What happens when you manually run the command "e2fsck -n /dev/hdXX", where /dev/hdXX should be your laptop filesystem. Does anything get printed before it "frezes". Is there any disk activity when it is "frozen".

Revision history for this message
Reuben Firmin (reubenf) wrote :

To clarify, by "frozen", I mean that the percentage progress bar freezes at an arbitrary number (63.5%, 70%,...), that the machine does nothing for 25 minutes, and that there is no disk activity. Is it possible there is still work going on under the surface?

Here is fsck on my disks:

reuben@travel:~$ sudo e2fsck -n /dev/sda1
Password:
e2fsck 1.40-WIP (14-Nov-2006)
Warning! /dev/sda1 is mounted.
Warning: skipping journal recovery because doing a read-only filesystem check.
/dev/sda1 contains a file system with errors, check forced.
Pass 1: Checking inodes, blocks, and sizes
Deleted inode 293838 has zero dtime. Fix? no

Pass 2: Checking directory structure
Pass 3: Checking directory connectivity
Pass 4: Checking reference counts
Pass 5: Checking group summary information
Block bitmap differences: -(600760--600767) -(600776--600813) -600861 -(600864- -600968) -(612750--612751) -(621870--621876) -(621878--621980)

(Dataset excerpts)
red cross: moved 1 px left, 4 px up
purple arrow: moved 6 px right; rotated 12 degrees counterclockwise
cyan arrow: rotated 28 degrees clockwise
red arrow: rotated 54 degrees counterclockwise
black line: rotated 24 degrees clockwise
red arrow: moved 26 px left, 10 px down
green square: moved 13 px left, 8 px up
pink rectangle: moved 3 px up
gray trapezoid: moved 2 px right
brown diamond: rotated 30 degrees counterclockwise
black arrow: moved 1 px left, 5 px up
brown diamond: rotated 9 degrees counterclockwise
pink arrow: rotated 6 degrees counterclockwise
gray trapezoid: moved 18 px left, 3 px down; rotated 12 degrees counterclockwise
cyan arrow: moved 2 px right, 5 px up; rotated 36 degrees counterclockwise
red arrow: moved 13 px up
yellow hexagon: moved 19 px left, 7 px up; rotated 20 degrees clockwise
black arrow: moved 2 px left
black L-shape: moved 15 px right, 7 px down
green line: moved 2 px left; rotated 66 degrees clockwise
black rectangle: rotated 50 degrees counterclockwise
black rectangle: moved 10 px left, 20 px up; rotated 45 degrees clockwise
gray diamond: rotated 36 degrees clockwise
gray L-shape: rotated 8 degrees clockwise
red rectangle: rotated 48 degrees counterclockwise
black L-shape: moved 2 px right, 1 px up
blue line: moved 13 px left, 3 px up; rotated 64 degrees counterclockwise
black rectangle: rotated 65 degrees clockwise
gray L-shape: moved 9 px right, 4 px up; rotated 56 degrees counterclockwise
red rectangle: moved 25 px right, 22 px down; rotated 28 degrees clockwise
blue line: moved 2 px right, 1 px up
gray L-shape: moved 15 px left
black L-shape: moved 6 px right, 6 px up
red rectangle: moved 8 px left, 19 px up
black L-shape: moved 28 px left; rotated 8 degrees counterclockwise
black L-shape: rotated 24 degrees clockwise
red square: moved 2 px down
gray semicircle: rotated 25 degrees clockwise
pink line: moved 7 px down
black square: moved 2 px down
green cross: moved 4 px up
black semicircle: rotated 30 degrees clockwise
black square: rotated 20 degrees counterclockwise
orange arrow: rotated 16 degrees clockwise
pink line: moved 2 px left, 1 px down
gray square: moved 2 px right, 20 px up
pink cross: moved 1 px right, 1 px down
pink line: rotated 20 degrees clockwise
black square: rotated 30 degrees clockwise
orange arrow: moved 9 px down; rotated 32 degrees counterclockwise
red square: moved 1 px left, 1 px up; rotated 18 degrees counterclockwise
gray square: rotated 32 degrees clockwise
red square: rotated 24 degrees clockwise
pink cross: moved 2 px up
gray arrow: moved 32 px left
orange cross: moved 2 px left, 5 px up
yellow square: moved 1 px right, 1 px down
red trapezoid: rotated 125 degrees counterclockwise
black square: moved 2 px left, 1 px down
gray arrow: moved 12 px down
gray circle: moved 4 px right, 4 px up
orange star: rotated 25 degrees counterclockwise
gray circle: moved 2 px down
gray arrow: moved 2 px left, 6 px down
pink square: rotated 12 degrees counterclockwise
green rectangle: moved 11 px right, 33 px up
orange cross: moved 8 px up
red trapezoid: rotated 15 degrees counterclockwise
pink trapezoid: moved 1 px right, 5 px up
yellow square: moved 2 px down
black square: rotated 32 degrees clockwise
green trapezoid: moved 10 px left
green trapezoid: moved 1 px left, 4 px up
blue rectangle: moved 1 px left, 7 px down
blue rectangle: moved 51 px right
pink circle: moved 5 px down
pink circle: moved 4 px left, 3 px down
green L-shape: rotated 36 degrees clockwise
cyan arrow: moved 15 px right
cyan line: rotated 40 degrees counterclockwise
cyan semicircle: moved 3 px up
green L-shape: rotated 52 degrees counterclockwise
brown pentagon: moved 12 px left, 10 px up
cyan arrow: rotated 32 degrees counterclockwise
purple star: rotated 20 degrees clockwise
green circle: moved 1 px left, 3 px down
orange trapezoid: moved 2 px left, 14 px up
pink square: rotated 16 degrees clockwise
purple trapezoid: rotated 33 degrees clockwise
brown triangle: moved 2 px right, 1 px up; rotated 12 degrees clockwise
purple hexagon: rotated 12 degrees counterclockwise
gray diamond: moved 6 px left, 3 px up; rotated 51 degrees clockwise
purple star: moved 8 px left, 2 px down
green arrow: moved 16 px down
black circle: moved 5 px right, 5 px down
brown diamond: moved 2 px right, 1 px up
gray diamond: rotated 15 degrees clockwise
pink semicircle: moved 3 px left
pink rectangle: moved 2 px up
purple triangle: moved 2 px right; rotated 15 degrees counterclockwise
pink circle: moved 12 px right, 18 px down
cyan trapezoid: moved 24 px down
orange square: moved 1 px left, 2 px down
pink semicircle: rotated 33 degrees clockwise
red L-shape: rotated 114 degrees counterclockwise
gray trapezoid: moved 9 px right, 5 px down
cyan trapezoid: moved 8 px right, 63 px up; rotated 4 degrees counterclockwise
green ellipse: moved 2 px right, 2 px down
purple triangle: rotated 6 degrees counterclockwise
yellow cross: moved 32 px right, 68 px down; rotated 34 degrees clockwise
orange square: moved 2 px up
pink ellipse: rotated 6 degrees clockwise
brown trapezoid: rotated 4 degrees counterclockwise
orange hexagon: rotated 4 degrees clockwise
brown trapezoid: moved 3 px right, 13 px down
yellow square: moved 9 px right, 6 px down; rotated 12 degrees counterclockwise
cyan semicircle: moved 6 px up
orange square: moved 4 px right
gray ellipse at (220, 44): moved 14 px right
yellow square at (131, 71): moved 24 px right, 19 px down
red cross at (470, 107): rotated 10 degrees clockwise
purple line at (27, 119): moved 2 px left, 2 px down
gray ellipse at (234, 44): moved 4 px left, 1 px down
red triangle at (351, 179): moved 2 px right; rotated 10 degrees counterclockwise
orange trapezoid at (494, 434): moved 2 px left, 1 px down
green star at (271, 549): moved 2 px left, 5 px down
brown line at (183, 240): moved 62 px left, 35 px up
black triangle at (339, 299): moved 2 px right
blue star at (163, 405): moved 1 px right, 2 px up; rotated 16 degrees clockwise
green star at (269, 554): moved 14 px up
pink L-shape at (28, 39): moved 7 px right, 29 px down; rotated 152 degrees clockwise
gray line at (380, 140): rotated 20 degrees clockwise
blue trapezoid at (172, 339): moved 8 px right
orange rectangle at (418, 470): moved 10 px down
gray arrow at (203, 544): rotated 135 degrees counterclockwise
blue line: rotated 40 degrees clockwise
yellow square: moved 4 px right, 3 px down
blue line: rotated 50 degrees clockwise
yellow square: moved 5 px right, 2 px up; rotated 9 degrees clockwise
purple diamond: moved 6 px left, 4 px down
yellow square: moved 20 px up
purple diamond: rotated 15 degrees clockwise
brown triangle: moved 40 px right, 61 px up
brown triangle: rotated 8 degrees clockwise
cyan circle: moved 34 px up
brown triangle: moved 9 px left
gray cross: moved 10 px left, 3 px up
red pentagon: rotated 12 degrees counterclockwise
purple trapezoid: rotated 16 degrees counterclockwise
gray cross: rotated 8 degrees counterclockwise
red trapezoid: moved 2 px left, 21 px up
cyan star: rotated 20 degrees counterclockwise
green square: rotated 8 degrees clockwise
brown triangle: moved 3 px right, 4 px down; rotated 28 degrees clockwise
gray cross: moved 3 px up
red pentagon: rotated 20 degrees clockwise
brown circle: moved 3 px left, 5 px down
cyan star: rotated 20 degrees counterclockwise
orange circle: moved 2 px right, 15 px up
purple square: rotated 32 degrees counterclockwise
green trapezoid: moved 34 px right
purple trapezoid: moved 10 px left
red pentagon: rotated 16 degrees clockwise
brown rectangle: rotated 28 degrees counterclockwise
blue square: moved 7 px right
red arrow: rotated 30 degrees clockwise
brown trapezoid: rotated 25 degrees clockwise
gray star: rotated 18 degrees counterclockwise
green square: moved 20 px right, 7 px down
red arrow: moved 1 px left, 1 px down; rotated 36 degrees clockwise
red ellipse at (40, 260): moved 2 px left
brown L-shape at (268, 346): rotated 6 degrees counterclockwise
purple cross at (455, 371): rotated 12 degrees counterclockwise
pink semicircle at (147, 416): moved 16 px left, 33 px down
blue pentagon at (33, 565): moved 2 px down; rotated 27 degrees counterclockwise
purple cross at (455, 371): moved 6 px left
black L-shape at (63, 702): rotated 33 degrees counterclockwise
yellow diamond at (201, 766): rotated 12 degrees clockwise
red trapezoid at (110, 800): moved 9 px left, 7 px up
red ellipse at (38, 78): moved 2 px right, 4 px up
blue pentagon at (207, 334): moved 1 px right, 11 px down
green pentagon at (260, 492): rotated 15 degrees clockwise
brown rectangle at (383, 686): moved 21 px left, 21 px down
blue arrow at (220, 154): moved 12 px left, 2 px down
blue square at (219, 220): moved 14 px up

◆ INSTRUCTIONS TO FOLLOW:
Reproduce the stretch of the forum thread from "What happens when" through "Warning! /dev/sda1 is mounted.", replacing "disk activity" with "drive activity" throughout. These entries were drawn from a separate source.

◆ TASK OUTPUT:
What happens when you manually run the command "e2fsck -n /dev/hdXX", where /dev/hdXX should be your laptop filesystem. Does anything get printed before it "frezes". Is there any drive activity when it is "frozen".

Revision history for this message
Reuben Firmin (reubenf) wrote :

To clarify, by "frozen", I mean that the percentage progress bar freezes at an arbitrary number (63.5%, 70%,...), that the machine does nothing for 25 minutes, and that there is no drive activity. Is it possible there is still work going on under the surface?

Here is fsck on my disks:

reuben@travel:~$ sudo e2fsck -n /dev/sda1
Password:
e2fsck 1.40-WIP (14-Nov-2006)
Warning! /dev/sda1 is mounted.